FISPA便り「生きるために必要なもの」

 夏休みシーズンです。このメルマガの読者の夏休みは、いかがなものでしょうか。「節電の夏だから、あまり動かない」とグータラを決め込む方、自己研鑽に余念のない方もおられるかも知れませんが、お子さんや奥方にせっつかれて「海に、山に」の方もいらっしゃるのではないでしょうか。

 秋、冬、春に続く夏。夏の過ごし方では、何と言ってもアウトドアが似合います。入道雲と青い空。猛烈な勢いで生長する草木。短い命を謳歌する虫。生物である人間も活動が活発になるのでしょう。動きまわって玉の汗をかく快感は、夏にこそ味わいたいものです。
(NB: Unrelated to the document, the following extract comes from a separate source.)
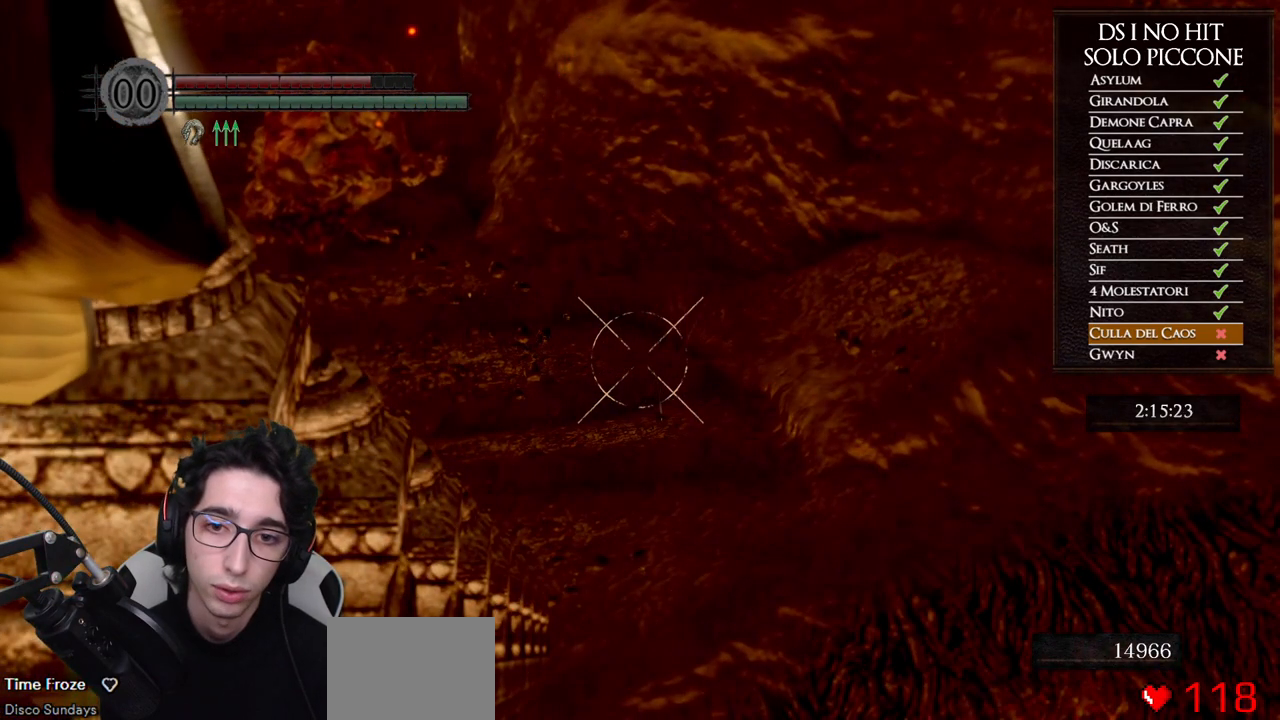
{"buttons": [], "left_stick": "center", "right_stick": "center", "events": []}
 そんな夏になると、決まって思い出すコラムがあります。劇作家の倉本聡さんが、北海道の富良野で役者養成塾の富良野塾を主催していた時のことを記したコラムです。塾生数十人に「生活必需品を10ずつ挙げよ」と問うた結果の第1位から3位は、「水、火、ナイフ」の順だったそうです。
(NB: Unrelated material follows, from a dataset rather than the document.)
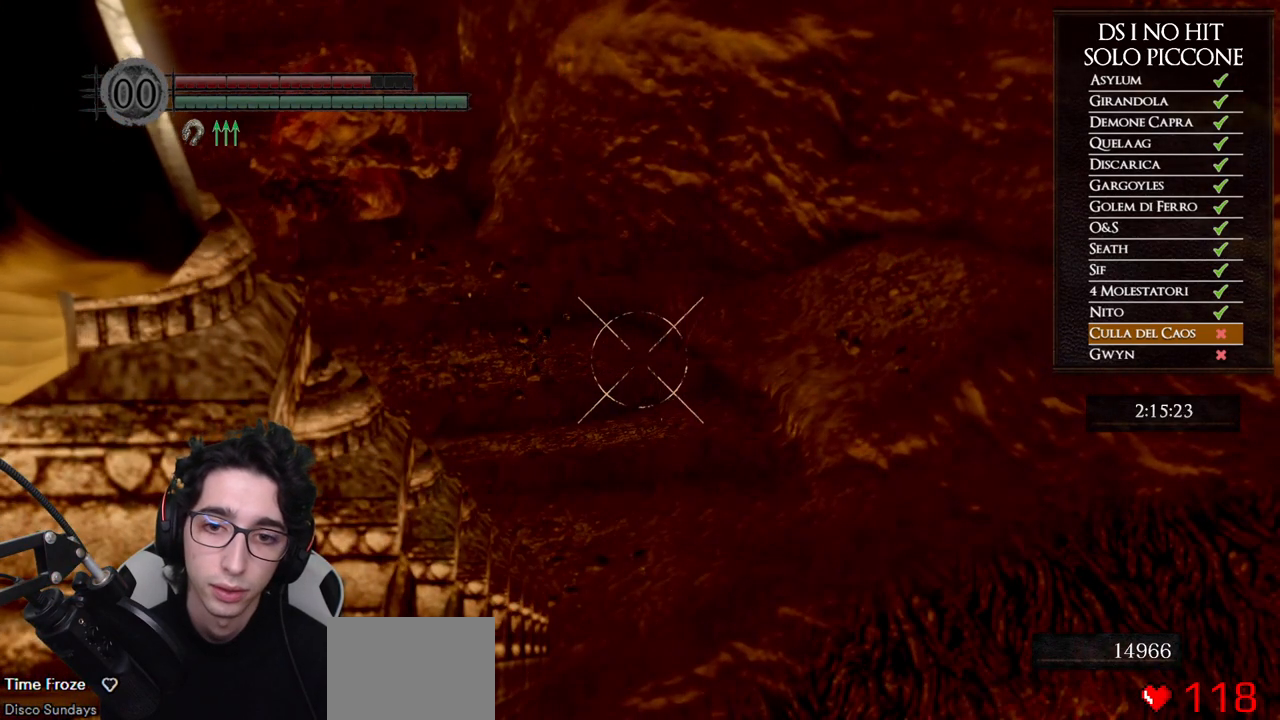
{"buttons": [], "left_stick": "center", "right_stick": "right", "events": [[50, "right_stick", "right"], [383, "right_stick", "center"], [450, "right_stick", "right"]]}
 ところが、同じアンケートを都会の若者に対して行った結果は、どうだったでしょう。何と、「金、携帯、テレビ」の順でした。

 倉本さんは、そのエッセーで「原点に近い暮らしをしていると、自分の暮らしを支えている根源を常に見据えて立つ癖がつく。豊かといわれる都会の暮らしでは、根源が豊かさに埋没し、座標軸自体がゆらいでくる」と書いていますが、筆者は倉本さんの意見に同感です。
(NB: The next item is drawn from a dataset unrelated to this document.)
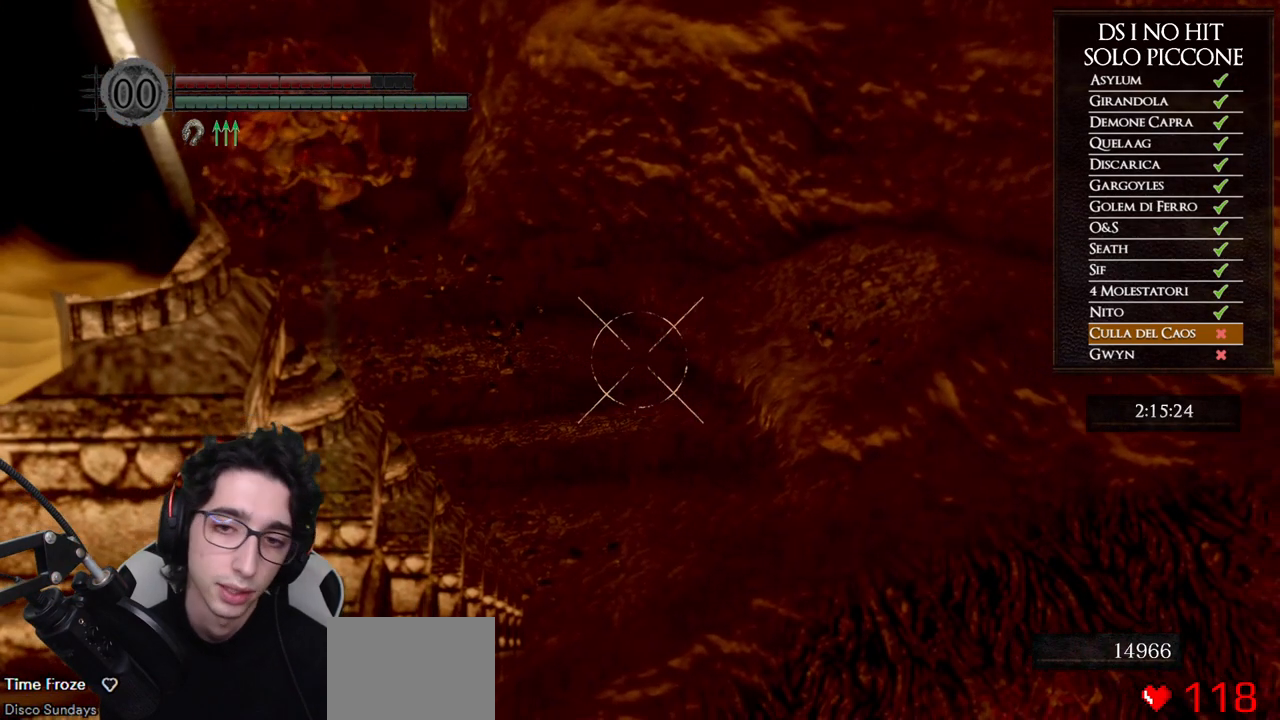
{"buttons": ["R1"], "left_stick": "center", "right_stick": "down-right", "events": [[317, "R1", "down"], [317, "right_stick", "down-right"]]}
 今夏、大津市の中学2年生のいじめによる自殺事件が、世間をにぎわせています。この事件から「人間が生きる上で、真に必要なもの」を教えることが必要だという教訓を導くべきだと思うのですが、いかがなものでしょう。せめて、ひと夏のひと時でも子供たちに「生きる上で、真に必要なもの」を頭と体で考え、感じさせたいと思いませんか。